Steroid hormones like estrogen are signalling molecules that are involved in a vast array of physiological processes in many species. Steroid hormone effects can be divided into slow genomic and rapid non-genomic responses. The slow response to steroid hormones is reasonably well understood; it is mediated by soluble, cytoplasmic receptors that enter the nucleus after binding with their ligand, where they affect transcription of steroid hormone-responsive genes. In contrast, the second response type, which occurs too quickly to be explained by changes in gene expression, is still poorly understood. But evidence accumulated over the past ten years suggests that membrane-associated steroid hormone receptors play a role in these rapid non-genomic signalling events. Now, an exciting finding by Eric Prossnitz and his co-workers supports this idea. They have discovered, in parallel with a Texas research group, that a G-Protein coupled receptor called GPR30 is a new class of membrane-associated estrogen receptor.
While the suggestion that rapid estrogen responses somehow involve GPR30 has been around for several years, nobody had really looked into this. Prossnitz's team set out to investigate the proposed function of GPR30 in estrogen-mediated cell activation. First, they located where GPR30 is expressed in the cell, using confocal fluorescence microscopy to examine monkey kidney cells expressing fusions of GPR30 and a fluorescent marker protein. It turned out that GPR30 predominantly resides in the endoplasmic reticulum (ER) membranes.
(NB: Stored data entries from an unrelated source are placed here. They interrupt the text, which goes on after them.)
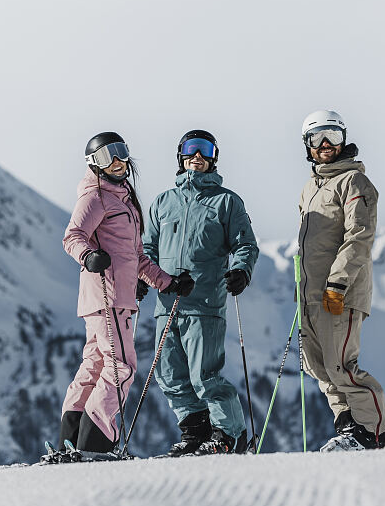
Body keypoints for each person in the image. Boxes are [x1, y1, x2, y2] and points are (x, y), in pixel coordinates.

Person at [60, 132, 194, 455]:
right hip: (106, 295)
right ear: (96, 164)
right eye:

Can a transmembrane ER-protein like GPR30 really act as a functional estrogen receptor? The team came up with a nifty trick to answer this question. They simply synthesized fluorescent derivatives of estrogen to demonstrate that the hormone binds to GPR30 in living cells. They looked for co-localization of the fluorescent-labeled GPR30 and the fluorescent estrogen derivative; if GPR30 really is an estrogen receptor, they should see a match between the fluorescence of the receptor and the hormone. Indeed, the team found that the fluorescence signals matched almost perfectly within the cells. Moreover, when they performed competition-binding assays they found a high binding affinity between GPR30 and estrogen. The team concluded that GPR30 is an estrogen binding protein.
But does GPR30 also mediate rapid estrogen responses? To address this question, the team analysed intracellular Ca2+ and phosphatidylinositol 3,4,5-trisphosphate (PIP3), both known to be involved in estrogen-dependent signalling. Activation of GPR30 by estrogen resulted in Ca2+ mobilization and PIP3 synthesis, so GPR30 does indeed mediate rapid estrogen responses. However, the signalling pathways of GPR30-mediated estrogen responses appear to be different to those of the classical intracellular estrogen receptors.
The above findings are generally in line with those of the Texas team,except that the latter scientists detected GPR30 in the cell's outer plasma membrane rather than in the endoplasmic reticulum. But regardless of the actual cellular location, the discovery of a novel class of steroid hormone receptors calls for an update of physiological textbooks, which is already overdue because they still only discuss the existence of nuclear steroid receptors and not membrane-associated receptors. Importantly, the novel receptors may also broaden the palette of choices to interfere with steroid hormone responsiveness of certain tumour cells, since Prossnitz's team found that GPR30 is the sole functional estrogen receptor in SKBr3 cells, a breast cancer cell line.